■ **Problem details**
Would you print the data below exactly, leaving out every picture?

■ **Dataset section**

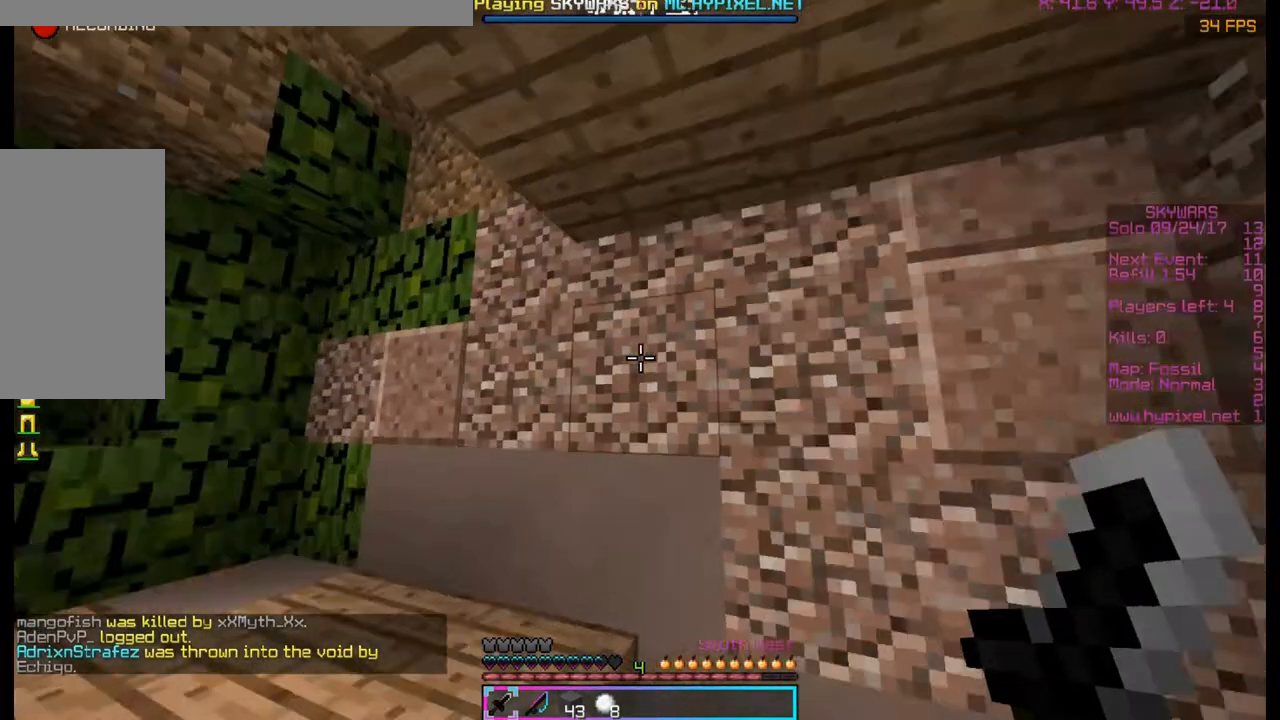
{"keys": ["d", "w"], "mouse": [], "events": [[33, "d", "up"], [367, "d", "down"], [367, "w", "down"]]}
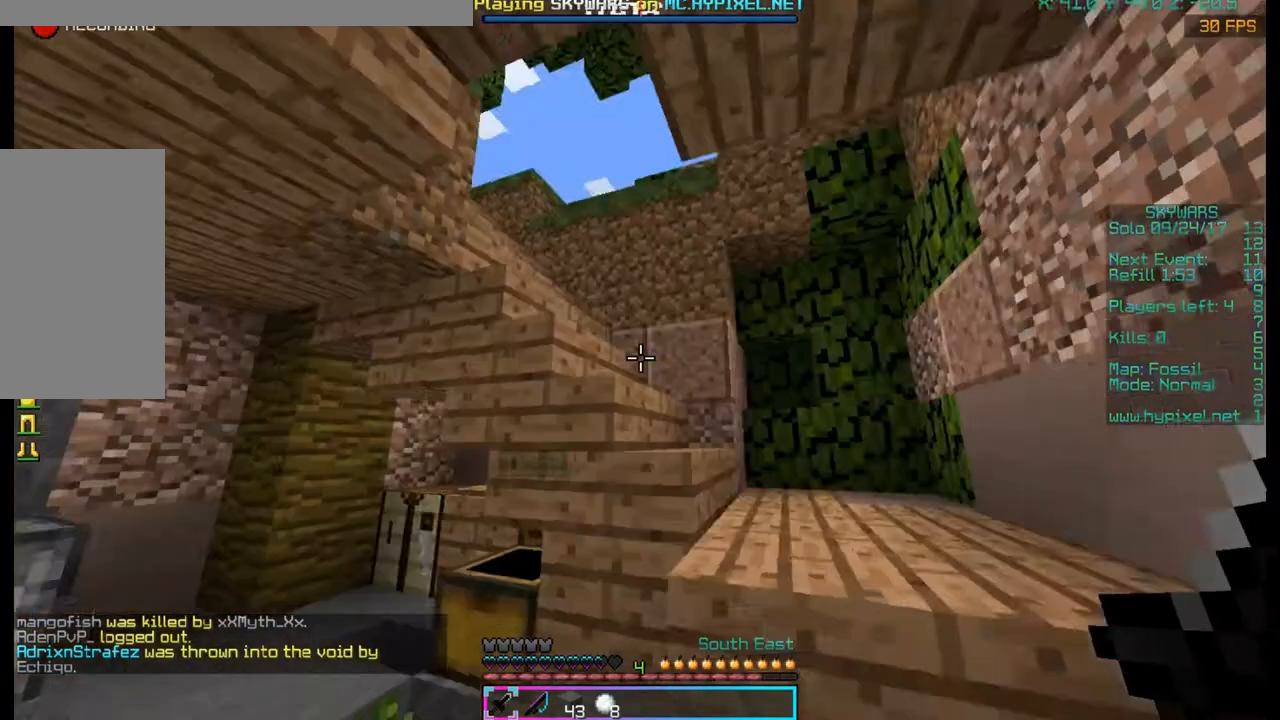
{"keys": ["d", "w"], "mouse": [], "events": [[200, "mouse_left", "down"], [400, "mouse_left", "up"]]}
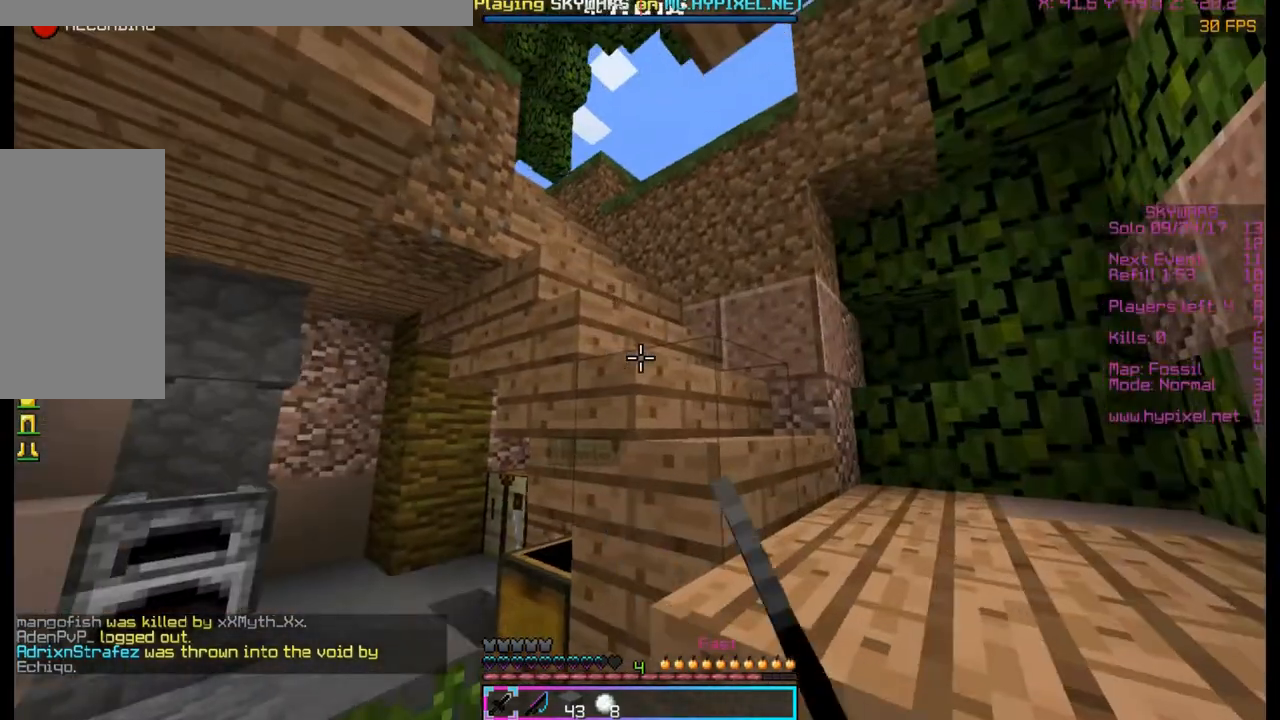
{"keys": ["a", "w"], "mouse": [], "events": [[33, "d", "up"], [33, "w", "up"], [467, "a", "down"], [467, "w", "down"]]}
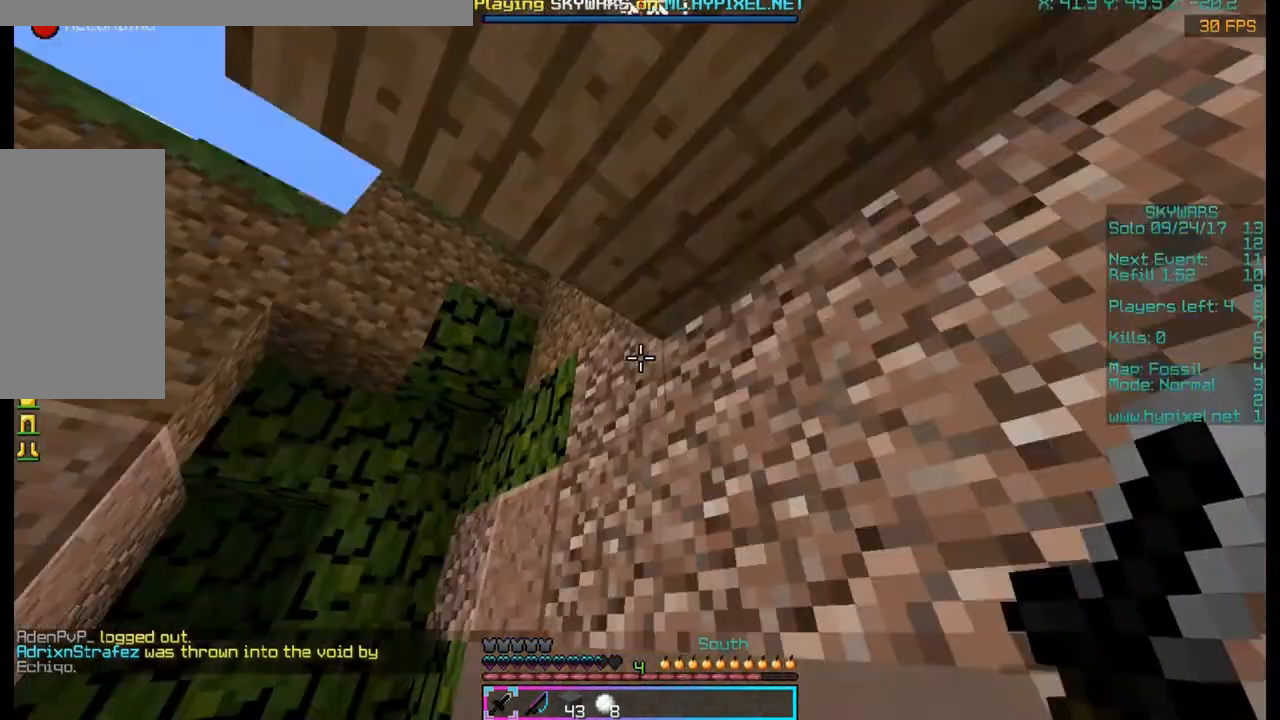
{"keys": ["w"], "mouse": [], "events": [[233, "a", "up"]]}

■ **Written reply**
{"keys": ["d", "w"], "mouse": [], "events": [[33, "d", "up"], [367, "d", "down"], [367, "w", "down"]]}
{"keys": ["d", "w"], "mouse": [], "events": [[200, "mouse_left", "down"], [400, "mouse_left", "up"]]}
{"keys": ["a", "w"], "mouse": [], "events": [[33, "d", "up"], [33, "w", "up"], [467, "a", "down"], [467, "w", "down"]]}
{"keys": ["w"], "mouse": [], "events": [[233, "a", "up"]]}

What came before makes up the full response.